Which brought me round to the well-known concept of sense of ownership in communities. When people feel alienated, and feel that their environment is nothing to do with them, they no longer FixBrokenWindows. On the other hand, empower people, make them feel they have a stake in their environment, and they will.

This principle has been behind the regeneration of many concrete tower block monstrosities -- turning urban wasteland (which planners said could only be fixed by bulldozing) into communities. Note the emphasis on CommunitySolution rather than TechnologySolution. A TechnologySolution would be to raze everything and rebuild. A CommunitySolution works with what there is (though it's not ideal -- cf Ward's thoughts on how Wiki's imperfections help foster a community).

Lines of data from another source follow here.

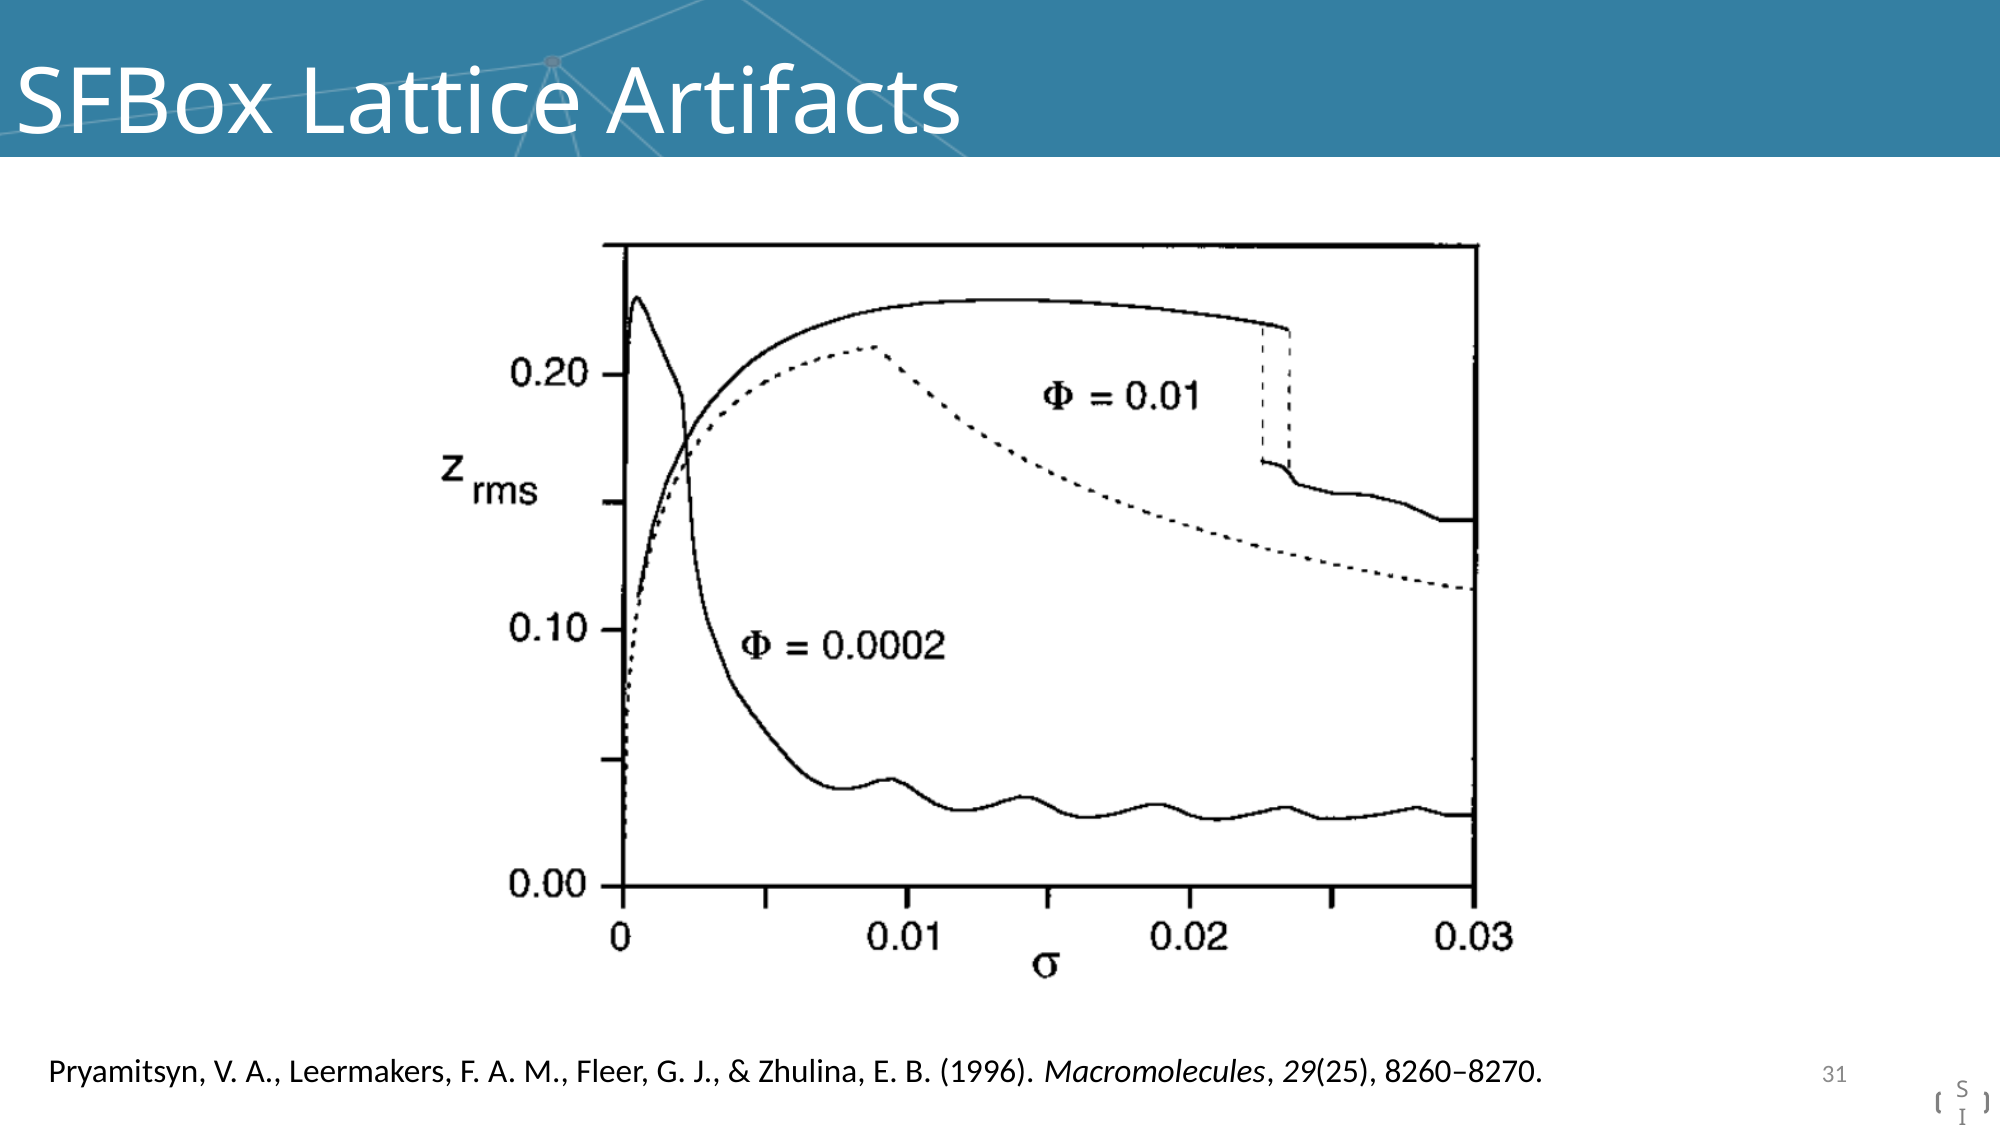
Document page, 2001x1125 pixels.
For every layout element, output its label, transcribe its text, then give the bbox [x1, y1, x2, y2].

title SFBox Lattice Artifacts [0, 22, 1725, 154]
text_box Pryamitsyn, V. A., Leermakers, F. A. M., Fleer, G. J., & Zhulina, E. B. (1996). Macromolecules, 29(25), 8260–8270. [33, 1041, 1808, 1097]
picture [415, 213, 1524, 983]
slide_number 31 [1412, 1042, 1863, 1103]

This is the core idea behind Wiki, and SoftSecurity: it belongs to everybody, and therefore everybody has a stake in it and an interest in protecting it. You could call it fuzzy self-interest I suppose.

Hence: no "Keep off the grass" signs. The grass belongs to everybody. Keep on the grass.


I remember reading an explanation of WikiWay somewhere which said "It's not as sexy to hack a wiki as it is to hack, say, CNN." Nobody is scared or impressed if you destroy wiki content, because it's easy, easily reversible, and therefore unglamorous. It's a beautiful thing.